Learning What's Missing: Attention Dispersion and EMA Stabilization in Length Generalization
Pál Zsámboki, Benjamin Levi, David Ansel Josef Smith, Mitansh Kagalwala, Arlington Kell, Samuel Liechty, Cong Wang
TL;DR
This work defines the Set Complement Task to study length generalization in single-layer, attention-only transformers and proves tight embedding and value-dimension bounds. It shows that solving the task at lengths 1 and 2 with balanced logit displacements guarantees generalization to longer lengths, albeit with precision that decays roughly as $\frac{2}{s}$ with length $s$. The authors identify attention dispersion as a core mechanism limiting long-sequence performance and propose dropout and Bias-Corrected EMA (BEMA) to counteract it, validating these strategies via extensive random-hyperparameter searches.
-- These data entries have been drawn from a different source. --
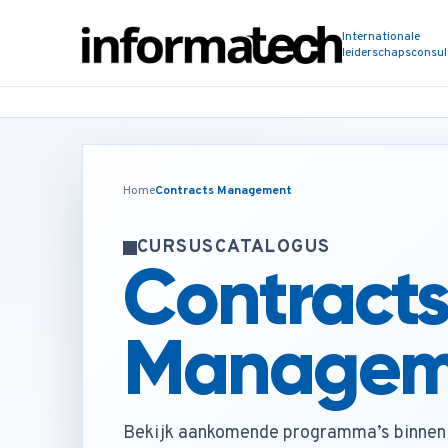
Internationale
leiderschapsconsu
Home
Contracts Management
CURSUSCATALOGUS
Contract
Managem
Bekijk aankomende programma’s binnen 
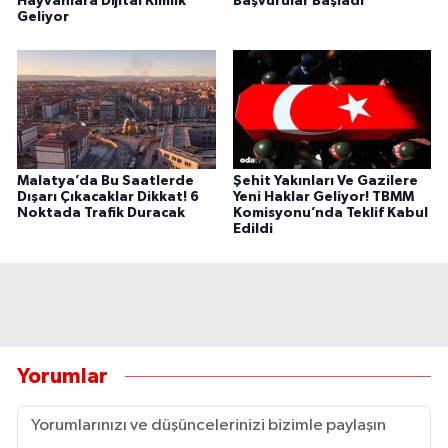
Hayvanlara Dijital Kimlik
Başvurular Başladı
Geliyor
Malatya’da Bu Saatlerde
Şehit Yakınları Ve Gazilere
Dışarı Çıkacaklar Dikkat! 6
Yeni Haklar Geliyor! TBMM
Noktada Trafik Duracak
Komisyonu’nda Teklif Kabul
Edildi
Yorumlar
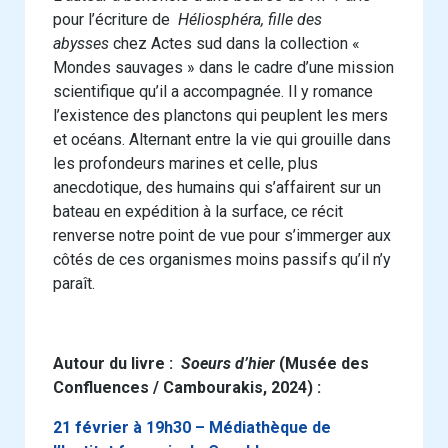
pour l’écriture de
Héliosphéra, fille des
abysses
chez Actes sud dans la collection «
Mondes sauvages » dans le cadre d’une mission
scientifique qu’il a accompagnée. Il y romance
l’existence des planctons qui peuplent les mers
et océans. Alternant entre la vie qui grouille dans
les profondeurs marines et celle, plus
anecdotique, des humains qui s’affairent sur un
bateau en expédition à la surface, ce récit
renverse notre point de vue pour s’immerger aux
côtés de ces organismes moins passifs qu’il n’y
paraît.
Autour du livre :
Soeurs d’hier
(Musée des
Confluences / Cambourakis, 2024) :
21 février à 19h30 – Médiathèque de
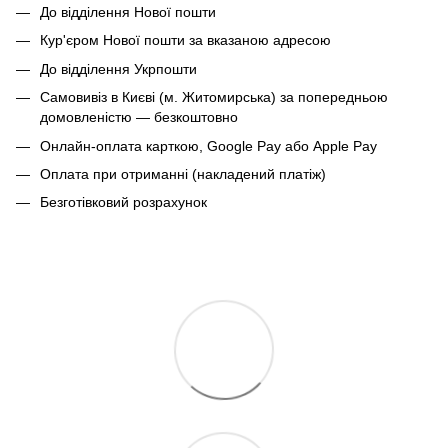
До відділення Нової пошти
Кур'єром Нової пошти за вказаною адресою
До відділення Укрпошти
Самовивіз в Києві (м. Житомирська) за попередньою
домовленістю — безкоштовно
Онлайн-оплата карткою, Google Pay або Apple Pay
Оплата при отриманні (накладений платіж)
Безготівковий розрахунок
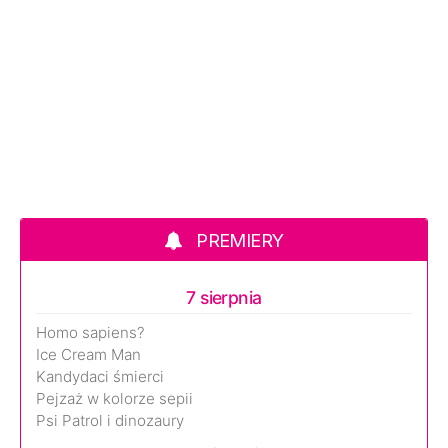
PREMIERY
7 sierpnia
Homo sapiens?
Ice Cream Man
Kandydaci śmierci
Pejzaż w kolorze sepii
Psi Patrol i dinozaury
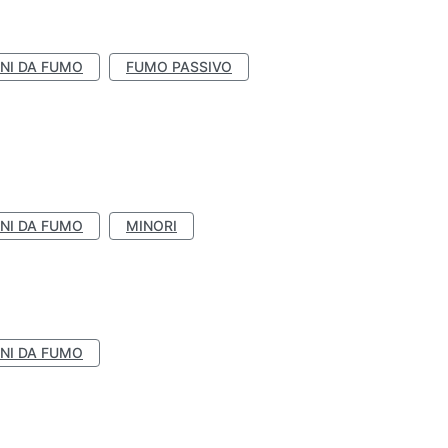
NI DA FUMO
FUMO PASSIVO
NI DA FUMO
MINORI
NI DA FUMO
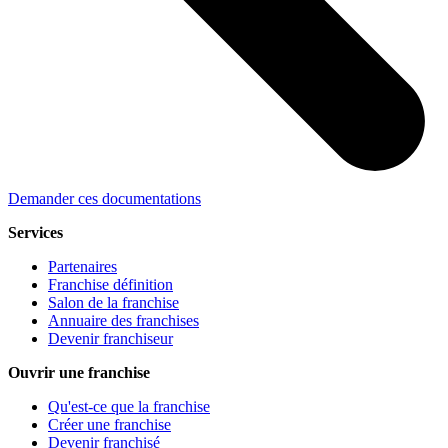
Demander ces documentations
Services
Partenaires
Franchise définition
Salon de la franchise
Annuaire des franchises
Devenir franchiseur
Ouvrir une franchise
Qu'est-ce que la franchise
Créer une franchise
Devenir franchisé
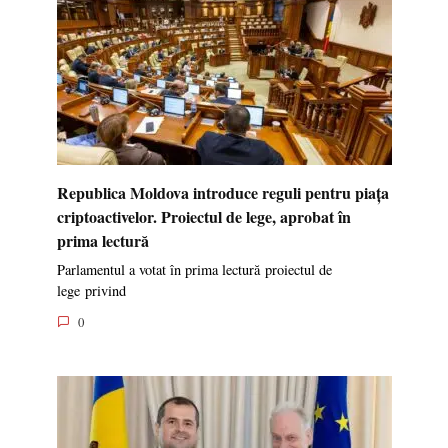
Republica Moldova introduce reguli pentru piața
criptoactivelor. Proiectul de lege, aprobat în
prima lectură
Parlamentul a votat în prima lectură proiectul de
lege privind
0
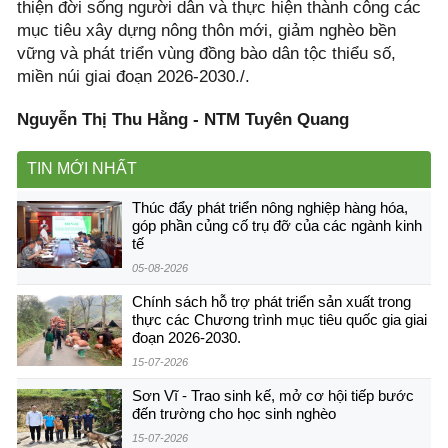
thiện đời sống người dân và thực hiện thành công các
mục tiêu xây dựng nông thôn mới, giảm nghèo bền
vững và phát triển vùng đồng bào dân tộc thiểu số,
miền núi giai đoạn 2026-2030./.
Nguyễn Thị Thu Hằng - NTM Tuyên Quang
TIN MỚI NHẤT
Thúc đẩy phát triển nông nghiệp hàng hóa,
góp phần củng cố trụ đỡ của các ngành kinh
tế
05-08-2026
Chính sách hỗ trợ phát triển sản xuất trong
thực các Chương trình mục tiêu quốc gia giai
đoạn 2026-2030.
15-07-2026
Sơn Vĩ - Trao sinh kế, mở cơ hội tiếp bước
đến trường cho học sinh nghèo
15-07-2026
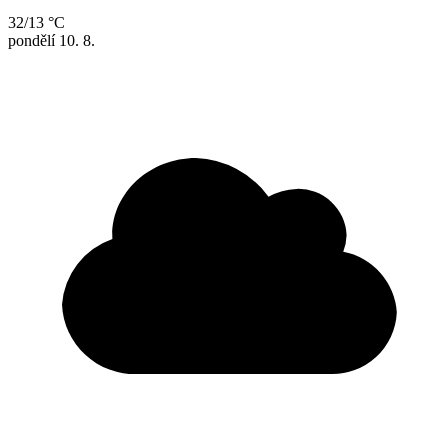
32/13 °C
pondělí
10. 8.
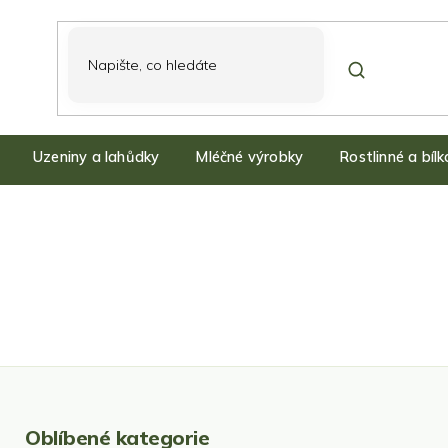
Uzeniny a lahůdky
Mléčné výrobky
Rostlinné a bíl
Oblíbené kategorie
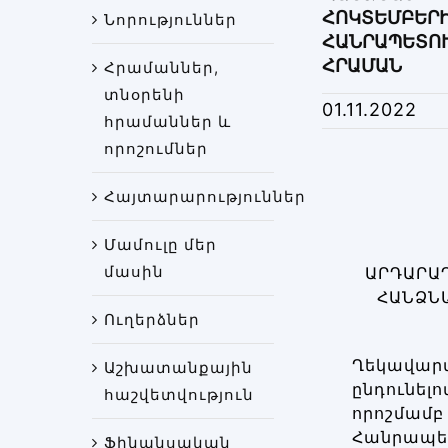
ՀՈԿՏԵՄԲԵՐԻ
Նորություններ
ՀԱՆՐԱՊԵՏՈՒ
ՀՐԱՄԱՆ
Հրամաններ,
տնօրենի
01.11.2022
հրամաններ և
որոշումներ
Հայտարարություններ
Մամուլը մեր
մասին
ԱՐԴԱՐԱ
ՀԱՆՁՆ
Ուղերձներ
Ղեկավարվ
Աշխատանքային
ընդունել
հաշվետվություն
որոշմամբ
Հանրապե
Ֆինանսական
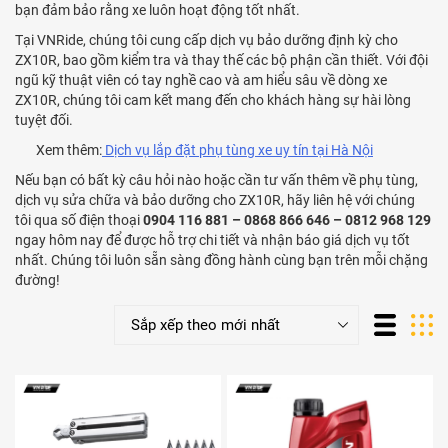
bạn đảm bảo rằng xe luôn hoạt động tốt nhất.
Tại VNRide, chúng tôi cung cấp dịch vụ bảo dưỡng định kỳ cho
ZX10R, bao gồm kiểm tra và thay thế các bộ phận cần thiết. Với đội
ngũ kỹ thuật viên có tay nghề cao và am hiểu sâu về dòng xe
ZX10R, chúng tôi cam kết mang đến cho khách hàng sự hài lòng
tuyệt đối.
Xem thêm:
Dịch vụ lắp đặt phụ tùng xe uy tín tại Hà Nội
Nếu bạn có bất kỳ câu hỏi nào hoặc cần tư vấn thêm về phụ tùng,
dịch vụ sửa chữa và bảo dưỡng cho ZX10R, hãy liên hệ với chúng
tôi qua số điện thoại
0904 116 881 – 0868 866 646 – 0812 968 129
ngay hôm nay để được hỗ trợ chi tiết và nhận báo giá dịch vụ tốt
nhất. Chúng tôi luôn sẵn sàng đồng hành cùng bạn trên mỗi chặng
đường!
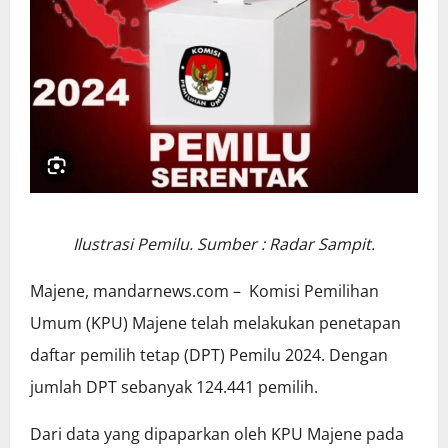
Ilustrasi Pemilu. Sumber : Radar Sampit.
Majene, mandarnews.com – Komisi Pemilihan
Umum (KPU) Majene telah melakukan penetapan
daftar pemilih tetap (DPT) Pemilu 2024. Dengan
jumlah DPT sebanyak 124.441 pemilih.
Dari data yang dipaparkan oleh KPU Majene pada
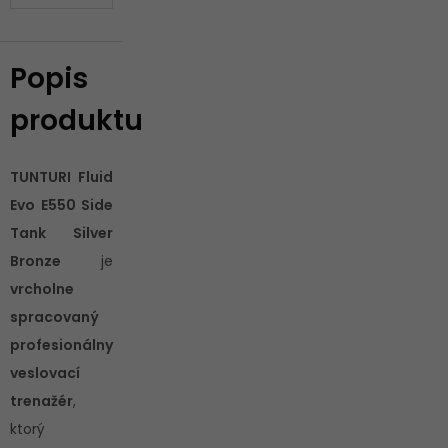
Popis
produktu
TUNTURI Fluid
Evo E550 Side
Tank Silver
Bronze
je
vrcholne
spracovaný
profesionálny
veslovací
trenažér
,
ktorý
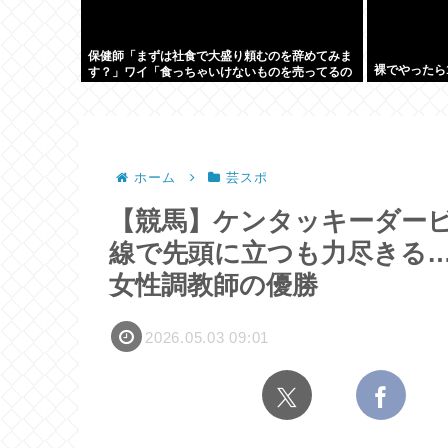
保健師「まずは社食で大盛り頼むのを辞めてみま
裸でやったら
す？」ワイ「食っちゃいけないものを売ってるの
か！？」
ホーム
芸スポ
【競馬】ケンタッキーダービー
線で先頭に立つも力尽きる…
女性調教師の優勝
2026.05.03 09:01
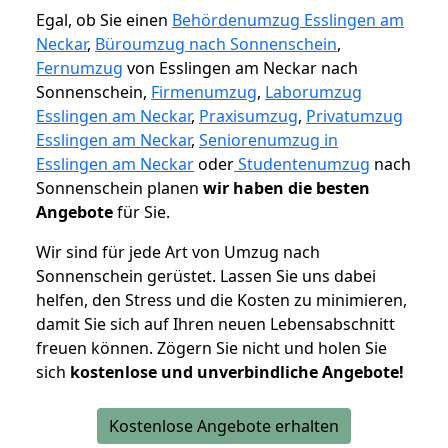
Egal, ob Sie einen
Behördenumzug Esslingen am
Neckar
,
Büroumzug nach Sonnenschein
,
Fernumzug
von Esslingen am Neckar nach
Sonnenschein,
Firmenumzug
,
Laborumzug
Esslingen am Neckar
,
Praxisumzug
,
Privatumzug
Esslingen am Neckar
,
Seniorenumzug in
Esslingen am Neckar
oder
Studentenumzug
nach
Sonnenschein planen
wir haben die besten
Angebote
für Sie.
Wir sind für jede Art von Umzug nach
Sonnenschein gerüstet. Lassen Sie uns dabei
helfen, den Stress und die Kosten zu minimieren,
damit Sie sich auf Ihren neuen Lebensabschnitt
freuen können.
Zögern Sie nicht und holen Sie
sich
kostenlose und unverbindliche Angebote!
Kostenlose Angebote erhalten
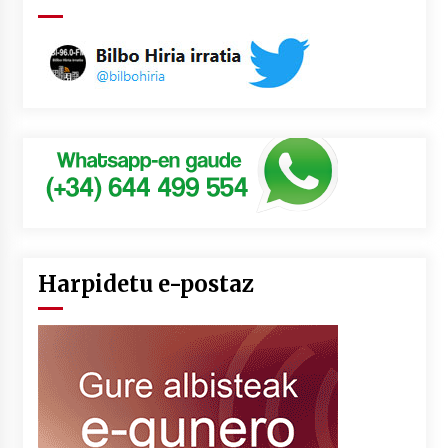
Harpidetu e-postaz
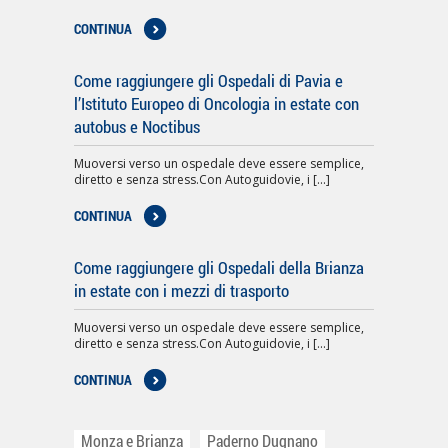
CONTINUA
Come raggiungere gli Ospedali di Pavia e
l’Istituto Europeo di Oncologia in estate con
autobus e Noctibus
Muoversi verso un ospedale deve essere semplice,
diretto e senza stress.Con Autoguidovie, i [...]
CONTINUA
Come raggiungere gli Ospedali della Brianza
in estate con i mezzi di trasporto
Muoversi verso un ospedale deve essere semplice,
diretto e senza stress.Con Autoguidovie, i [...]
CONTINUA
Monza e Brianza
Paderno Dugnano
They further demonstrate that BEMA improves length generalization in a more complex setting with OthelloGPT, suggesting practical utility for real-world sequence modeling where multiple next moves are plausible. Overall, the paper provides a principled framework linking model capacity, training dynamics, and stabilization techniques to length generalization in algorithmic tasks.
Abstract
We study length generalization in transformers through the set complement task, where a model must predict a uniform distribution over tokens absent from an input sequence -- an ability central to board-game style reasoning. Our main theoretical result establishes two statements. First, we prove tight bounds on embedding and value dimensions for single-layer attention-only transformers. Second, we show that if such a model achieves balanced logit displacement at lengths 1 and 2, then it must generalize to longer sequences, though with reduced precision. A mechanistic reading of the proof explains this limitation: as more tokens are attended to, softmax compresses logit displacements, eroding separation between valid and invalid outputs. Training dynamics also suggest a second obstacle: when many next tokens are possible, updates become noisy. We hypothesize that dropout can counteract the first effect and Exponential Moving Average (EMA) the second. We validate these hypotheses through random hyperparameter search on the set complement task, which confirms both mechanisms. We then test OthelloGPT, a GPT-1 style model trained on random Othello moves, and find that EMA again improves length generalization in this more complex setting.